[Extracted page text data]
+ + + + + + +

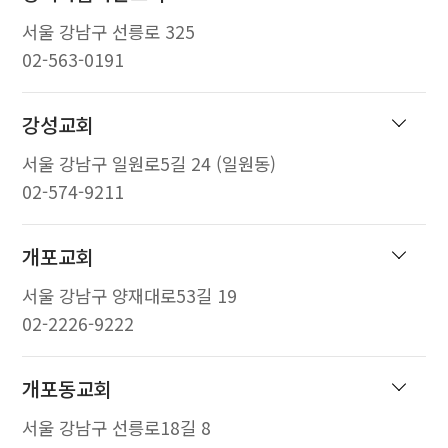
서울 강남구 선릉로 325
02-563-0191
강성교회
서울 강남구 일원로5길 24 (일원동)
02-574-9211
개포교회
서울 강남구 양재대로53길 19
02-2226-9222
개포동교회
서울 강남구 선릉로18길 8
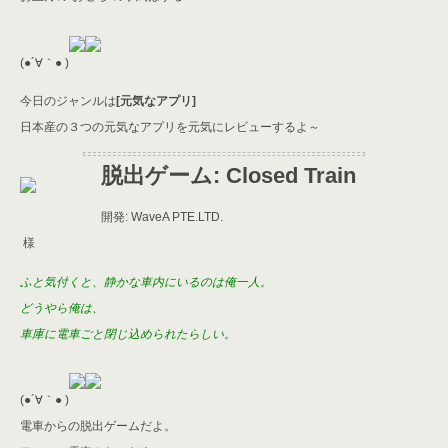
er
a
l
d
s
(●´∀｀● )
今日のジャンルは
[元気なアプリ]
日本産の３つの元気なアプリを元気にレビューするよ～
脱出ゲーム: Closed Train
開発: WaveA PTE.LTD.
様
ふと気付くと、静かな車内にいるのは俺一人。
どうやら俺は、
車庫に電車ごと閉じ込められたらしい。
(●´∀｀● )
電車からの脱出ゲームだよ。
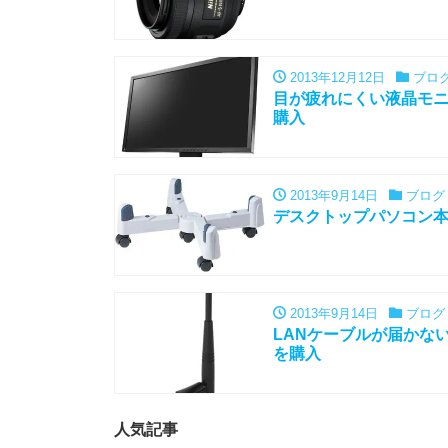
2013年12月12日
ブロ
目が疲れにくい液晶モニター 
購入
2013年9月14日
ブログ
デスクトップパソコン本体
2013年9月14日
ブログ
LANケーブルが届かないた
を購入
人気記事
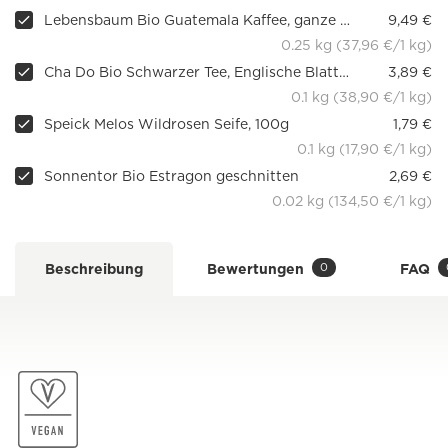
Lebensbaum Bio Guatemala Kaffee, ganze Bohne
9,49 €
0.25 kg (37,96 €/1 kg)
Cha Do Bio Schwarzer Tee, Englische Blatt Mischung 100g, lose
3,89 €
0.1 kg (38,90 €/1 kg)
Speick Melos Wildrosen Seife, 100g
1,79 €
0.1 kg (17,90 €/1 kg)
Sonnentor Bio Estragon geschnitten
2,69 €
0.02 kg (134,50 €/1 kg)
0
Beschreibung
Bewertungen
FAQ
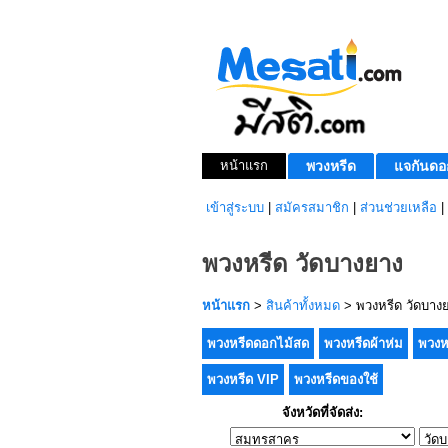
หน้าแรก
พวงหรีด
แจกันดอ
เข้าสู่ระบบ
|
สมัครสมาชิก
|
ส่วนช่วยเหลือ
|
พวงหรีด วัดบางยาง
หน้าแรก
>
สินค้าทั้งหมด
> พวงหรีด วัดบาง
พวงหรีดดอกไม้สด
พวงหรีดผ้าห่ม
พวงห
พวงหรีด VIP
พวงหรีดของใช้
จังหวัดที่จัดส่ง:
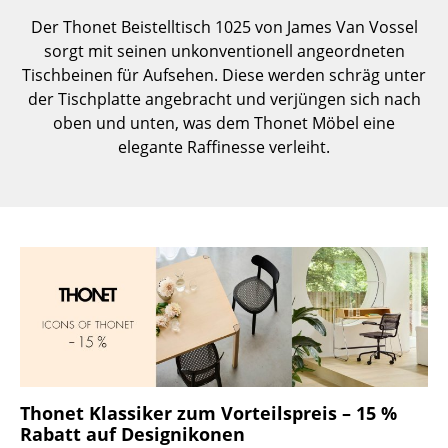
Einzelteile
Der Thonet Beistelltisch 1025 von James Van Vossel
sorgt mit seinen unkonventionell angeordneten
... alle Tische
Tischbeinen für Aufsehen. Diese werden schräg unter
der Tischplatte angebracht und verjüngen sich nach
Aufbewahren
oben und unten, was dem Thonet Möbel eine
elegante Raffinesse verleiht.
Regale & Schränke
Bücherregale
Wandregale
Sideboards & Kommoden
TV Möbel
Beistell- & Rollcontainer
Barmöbel
Thonet Klassiker zum Vorteilspreis – 15 %
Garderoben
Rabatt auf Designikonen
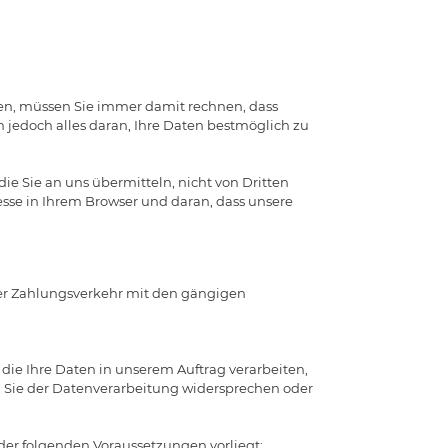
ken, müssen Sie immer damit rechnen, dass
en jedoch alles daran, Ihre Daten bestmöglich zu
ie Sie an uns übermitteln, nicht von Dritten
sse in Ihrem Browser und daran, dass unsere
der Zahlungsverkehr mit den gängigen
die Ihre Daten in unserem Auftrag verarbeiten,
lt, Sie der Datenverarbeitung widersprechen oder
 der folgenden Voraussetzungen vorliegt:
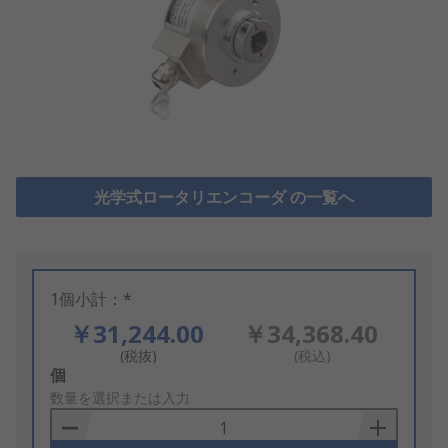
光学式ロータリエンコーダ の一覧へ
1個小計：*
￥31,244.00
￥34,368.40
(税抜)
(税込)
Add
個
to
数量を選択または入力
Basket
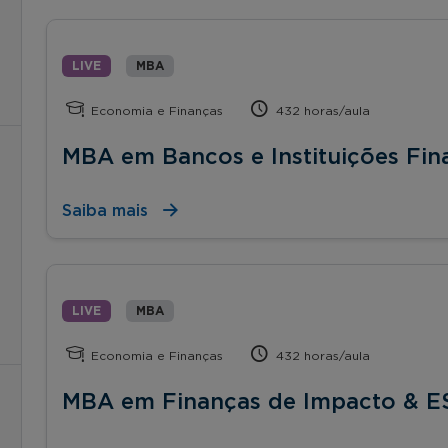
LIVE
MBA
Economia e Finanças
432 horas/aula
MBA em Bancos e Instituições Fin
Saiba mais
LIVE
MBA
Economia e Finanças
432 horas/aula
MBA em Finanças de Impacto & E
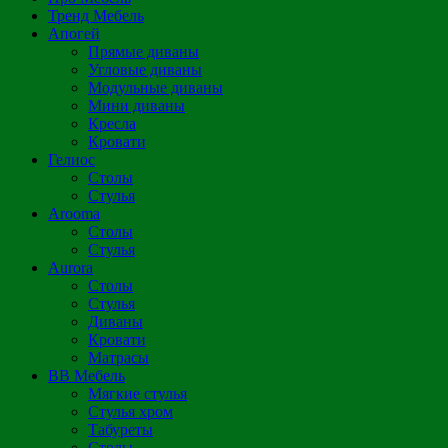
Тренд Мебель
Апогей
Прямые диваны
Угловые диваны
Модульные диваны
Мини диваны
Кресла
Кровати
Гелиос
Столы
Стулья
Arooma
Столы
Стулья
Aurora
Столы
Стулья
Диваны
Кровати
Матрасы
ВВ Мебель
Мягкие стулья
Стулья хром
Табуреты
Столы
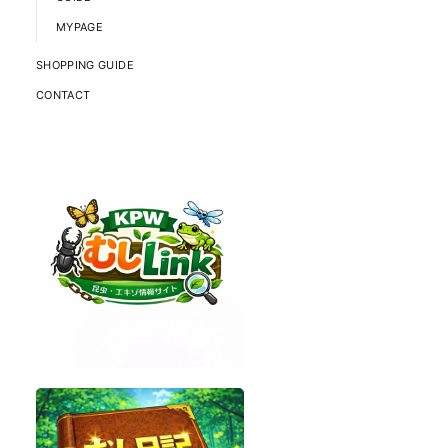
MYPAGE
SHOPPING GUIDE
CONTACT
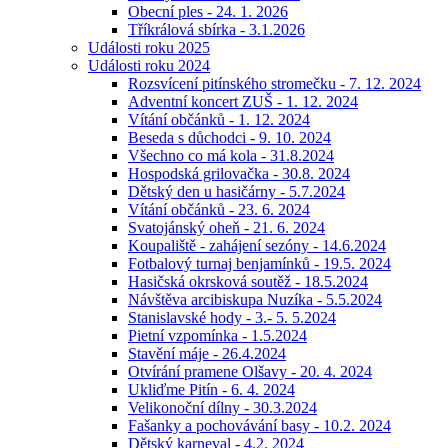
Obecní ples - 24. 1. 2026
Tříkrálová sbírka - 3.1.2026
Události roku 2025
Události roku 2024
Rozsvícení pitínského stromečku - 7. 12. 2024
Adventní koncert ZUŠ - 1. 12. 2024
Vítání občánků - 1. 12. 2024
Beseda s důchodci - 9. 10. 2024
Všechno co má kola - 31.8.2024
Hospodská grilovačka - 30.8. 2024
Dětský den u hasičárny - 5.7.2024
Vítání občánků - 23. 6. 2024
Svatojánský oheň - 21. 6. 2024
Koupaliště - zahájení sezóny - 14.6.2024
Fotbalový turnaj benjamínků - 19.5. 2024
Hasičská okrsková soutěž - 18.5.2024
Návštěva arcibiskupa Nuzíka - 5.5.2024
Stanislavské hody - 3.- 5. 5.2024
Pietní vzpomínka - 1.5.2024
Stavění máje - 26.4.2024
Otvírání pramene Olšavy - 20. 4. 2024
Ukliďme Pitín - 6. 4. 2024
Velikonoční dílny - 30.3.2024
Fašanky a pochovávání basy - 10.2. 2024
Dětský karneval - 4.2. 2024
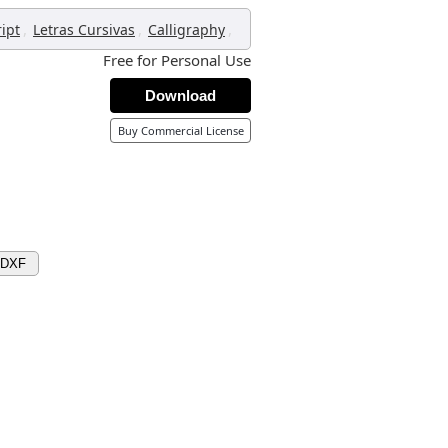
,
,
,
ript
Letras Cursivas
Calligraphy
Free for Personal Use
Download
Buy Commercial License
 DXF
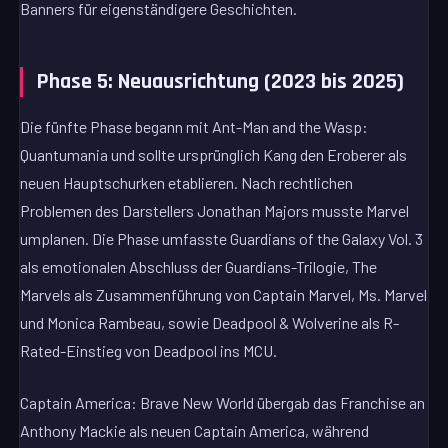
Banners für eigenständigere Geschichten.
Phase 5: Neuausrichtung (2023 bis 2025)
Die fünfte Phase begann mit Ant-Man and the Wasp:
Quantumania und sollte ursprünglich Kang den Eroberer als
neuen Hauptschurken etablieren. Nach rechtlichen
Problemen des Darstellers Jonathan Majors musste Marvel
umplanen. Die Phase umfasste Guardians of the Galaxy Vol. 3
als emotionalen Abschluss der Guardians-Trilogie, The
Marvels als Zusammenführung von Captain Marvel, Ms. Marvel
und Monica Rambeau, sowie Deadpool & Wolverine als R-
Rated-Einstieg von Deadpool ins MCU.
Captain America: Brave New World übergab das Franchise an
Anthony Mackie als neuen Captain America, während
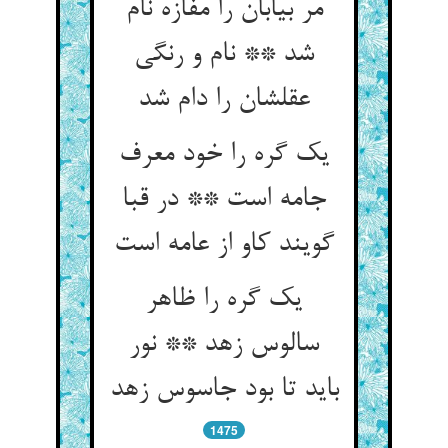
مر بیابان را مفازه نام
شد ** نام و رنگی
عقلشان را دام شد
یک گره را خود معرف
جامه است ** در قبا
گویند کاو از عامه است‏
یک گره را ظاهر
سالوس زهد ** نور
باید تا بود جاسوس زهد
1475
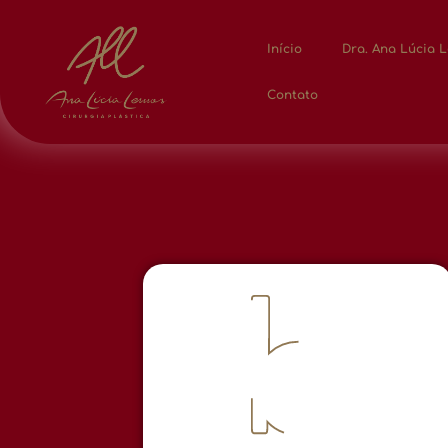
Início
Dra. Ana Lúcia 
Contato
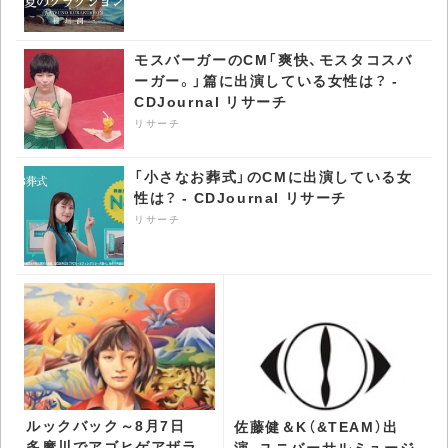
モスバーガーのCM「爽快、モスタコスバ
ーガー。」篇に出演している女性は？ -
CDJournal リサーチ
リサーチ
「小さなお葬式」のCMに出演している女
性は？ - CDJournal リサーチ
リサーチ
ルックバック～8月7日
佐藤健＆K（&TEAM）出
多摩川でアゴヒゲアザラ
演、ユニバーサルミュージ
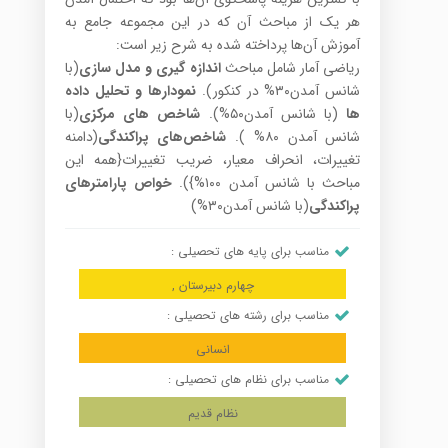
هر یک از مباحث آن که در این مجموعه جامع به
آموزش آن‌ها پرداخته شده به شرح زیر است:
ریاضی آمار شامل مباحث
اندازه گیری و مدل سازی
(با
شانس آمدن۳۰% در کنکور).
نمودارها و تحلیل داده
ها
(با شانس آمدن۵۰%).
شاخص های مرکزی
(با
شانس آمدن ۸۰% ).
شاخص‌های پراکندگی
(دامنه
تغییرات، انحراف معیار، ضریب تغییرات{همه این
مباحث با شانس آمدن ۱۰۰%}).
خواص پارامترهای
پراکندگی
(با شانس آمدن۳۰%)
مناسب برای پایه های تحصیلی :
چهارم دبیرستان ,
مناسب برای رشته های تحصیلی :
انسانی
مناسب برای نظام های تحصیلی :
نظام قدیم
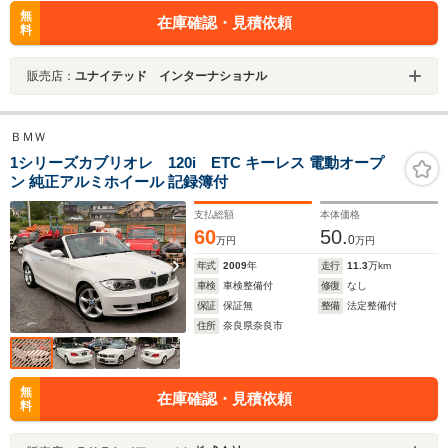
無
在庫確認・見積依頼
料
販売店：
ユナイテッド インターナショナル
ＢＭＷ
1シリーズカブリオレ 120i ETC キーレス 電動オープ
ン 純正アルミホイール 記録簿付
支払総額
本体価格
60
50.
0
万円
万円
年式
2009
年
走行
11.3
万km
車検
車検整備付
修復
なし
保証
保証無
整備
法定整備付
住所
奈良県奈良市
無
在庫確認・見積依頼
料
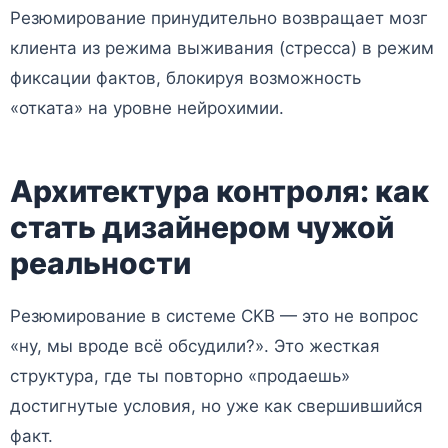
Резюмирование принудительно возвращает мозг
клиента из режима выживания (стресса) в режим
фиксации фактов, блокируя возможность
«отката» на уровне нейрохимии.
Архитектура контроля: как
стать дизайнером чужой
реальности
Резюмирование в системе CKB — это не вопрос
«ну, мы вроде всё обсудили?». Это жесткая
структура, где ты повторно «продаешь»
достигнутые условия, но уже как свершившийся
факт.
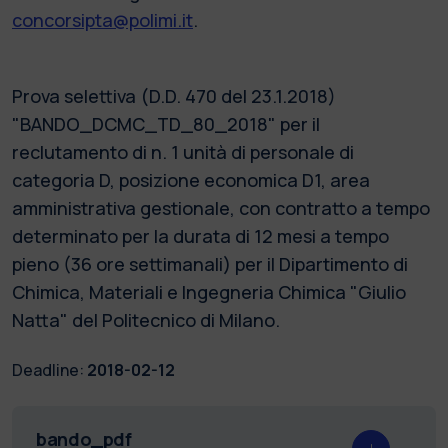
concorsipta@polimi.it
.
Prova selettiva (D.D. 470 del 23.1.2018)
"BANDO_DCMC_TD_80_2018" per il
reclutamento di n. 1 unità di personale di
categoria D, posizione economica D1, area
amministrativa gestionale, con contratto a tempo
determinato per la durata di 12 mesi a tempo
pieno (36 ore settimanali) per il Dipartimento di
Chimica, Materiali e Ingegneria Chimica "Giulio
Natta" del Politecnico di Milano.
Deadline:
2018-02-12
bando_pdf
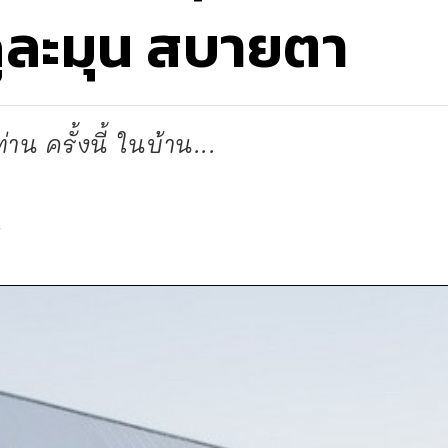
ดูละมุน สบายตา
่าน ครั้งนี้ ในบ้าน...
d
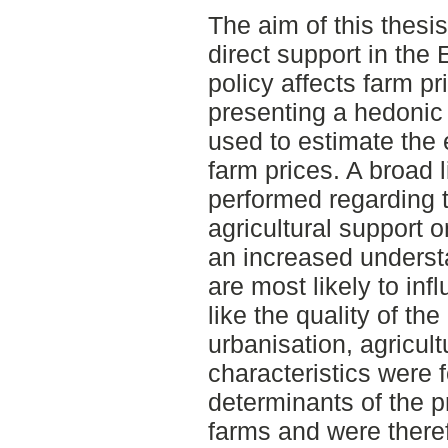
The aim of this thesi
direct support in the
policy affects farm p
presenting a hedonic
used to estimate the e
farm prices. A broad 
performed regarding t
agricultural support 
an increased underst
are most likely to inf
like the quality of the
urbanisation, agricult
characteristics were 
determinants of the pr
farms and were there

+ + + + + + +

Exercise objective » Find "Události" in the preceding records. Copy each line that holds it.

Answer area »
Události roku 2025
Události roku 2024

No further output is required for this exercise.